At the same time, Poland was often criticized for taking too much former Russian territory after its victory over the Red Army in 1920, a view shared by the Soviet leadership with émigré Russian politicians, most of the European Left, most Western governments, and most Western and Russian historians today. While Moscow officially recognized the Polish-Soviet frontier established in March 1921 by the Treaty of Riga, the Comintern (Communist International) claimed to support the principle of self-determination and questioned Poland’s right to both her western and eastern frontiers, but especially the eastern, Polish-Soviet frontier. Few Anglo-American historians of twentieth-century Europe mention Józef Piłsudski’s original aim of establishing a Polish-Lithuanian-Belarusian federation allied with an independent Ukraine. When this goal proved unrealistic due to the Lithuanian and Ukrainian desire for independence and the Polish-Soviet War, he aimed at a strategically defensive frontier. The Treaty of Riga gave Poland less than Piłsudski wanted, but even so the majority of the population east of the Bug and San rivers — roughly equivalent to the Curzon Line of July 1920 and the eastern frontier of Poland since 1945 — was Ukrainian and Belarusian, plus a significant number of Jews. Nevertheless, Poles formed an overall minority of about 40% with majorities in the cities and regions of Białystok, Lwów (Ukr. Lviv), and Wilno (Lith.Vilnius). In view of all the factors mentioned above, every Polish foreign minister had a very difficult task before him: how to secure the existence of an independent Poland between her two traditional enemies, neither of whom viewed its frontiers with her as acceptable, while her Western ally France agreed with the British view on the need to revise the Polish-German settlement established by the Versailles Treaty of 1919 and also concluded an alliance with the USSR in 1935.
In this paper, I will discuss two key features of Polish foreign policy in the period 1933 — 1939, both of which were strongly criticized or even condemned at the time, and are still criticized or condemned by historians and journalists today. These two features are: (1) the Polish-German Declaration of Non-Aggression of January 26, 1934, which was the joint achievement of Piłsudski and Foreign Minister Józef Beck, and (2) Polish foreign policy during the Czechoslovak Crisis of 1938, culminating in the annexation of two-thirds of western Cieszyn (Teschen) Silesia, known in Polish as Zaolzie (the land across the Olza river), after the Munich Conference of September 29, 1938. At this conference, the leaders of Britain, France and Italy agreed to Adolf Hitler’s annexation of a part of Czechoslovakia, the highly industrialized, mainly German-speaking Sudetenland (formerly, with the rest of Czechoslovakia, part of the Austro-Hungarian Empire), but postponed for three months decisions on Polish and Hungarian claims to Czechoslovak territory.

################

= REQUIRED ACTIONS =
a. Condense the paragraph of the text on Polish foreign policy that begins "In this paper, I will discuss" into a short bulleted list, keeping its main facts.
b. Carry on the text on Polish foreign policy from the point where it ends.
The listing that follows has no connection to the text on Polish foreign policy.

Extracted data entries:
################

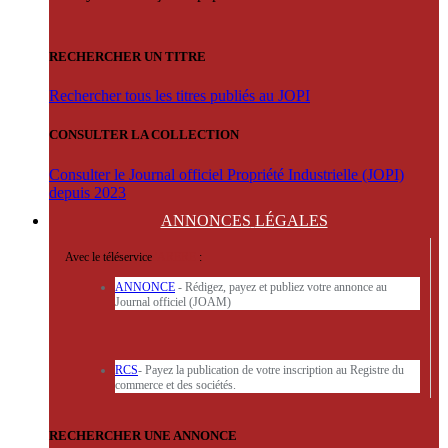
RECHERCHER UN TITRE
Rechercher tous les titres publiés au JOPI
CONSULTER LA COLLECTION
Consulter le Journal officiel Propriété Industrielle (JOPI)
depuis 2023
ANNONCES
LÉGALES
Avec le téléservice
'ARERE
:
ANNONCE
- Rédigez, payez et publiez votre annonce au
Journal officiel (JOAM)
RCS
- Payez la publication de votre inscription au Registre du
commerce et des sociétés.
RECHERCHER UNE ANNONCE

################

= RESULTS FOR THE EXERCISE =
a.
- Subject: two features of Polish foreign policy in 1933–1939. Both were strongly criticized or condemned at the time and still are by historians and journalists.
- First feature: the Polish-German Declaration of Non-Aggression of January 26, 1934, achieved jointly by Piłsudski and Foreign Minister Józef Beck.
- Second feature: Polish policy during the Czechoslovak Crisis of 1938. It culminated in the annexation of two-thirds of western Cieszyn (Teschen) Silesia, called Zaolzie, after the Munich Conference of September 29, 1938.
- At Munich, Britain, France and Italy agreed to Hitler's annexation of the Sudetenland, a highly industrialized, mainly German-speaking part of Czechoslovakia. They postponed decisions on Polish and Hungarian claims to Czechoslovak territory for three months.

b.
Before discussing Polish foreign policy, however, a few words are needed about Western perceptions of Piłsudski (1867-1935). He directed Polish foreign policy in the first years of independence as well as after his seizure of power in May 1926. A socialist leader in the struggle for independence before 1914, organizer of Polish legions in World War I, head of state in 1918-22, victor over the Red Army in 1920, and in power from 1926 to his death, he is recognized by most Poles as the greatest Polish statesman of the twentieth century. In English-language historical literature and reference works, however, his policies are generally criticized and he is often described as a dictator.2 In fact, he was not a dictator, but developed an authoritarian form of government after seizing power in May 1926 and aimed for good relations with both of Poland’s great neighbors. It is also worth noting that the Polish victories over the Red Army in 1920, which prevented the further spread of Soviet communism westward, are generally ignored in Anglo-American histories of twentieth-century Europe, while Piłsudski’s previous march with Simon Petliura’s Ukrainian divisions to Kiev (April–May 1920), if mentioned at all, is generally condemned.3 The exception to this general condemnation is the textbook on European history by the best-known Western historian of Poland, Norman Davies. His work on the Polish-Soviet War is excellent although partly outdated, while some of his statements about Piłsudski and the Bolsheviks are somewhat strange.4 Another exception is the balanced account given in Wikipedia under “Polish-Soviet War” (accessed November 2010), which has a good reading list.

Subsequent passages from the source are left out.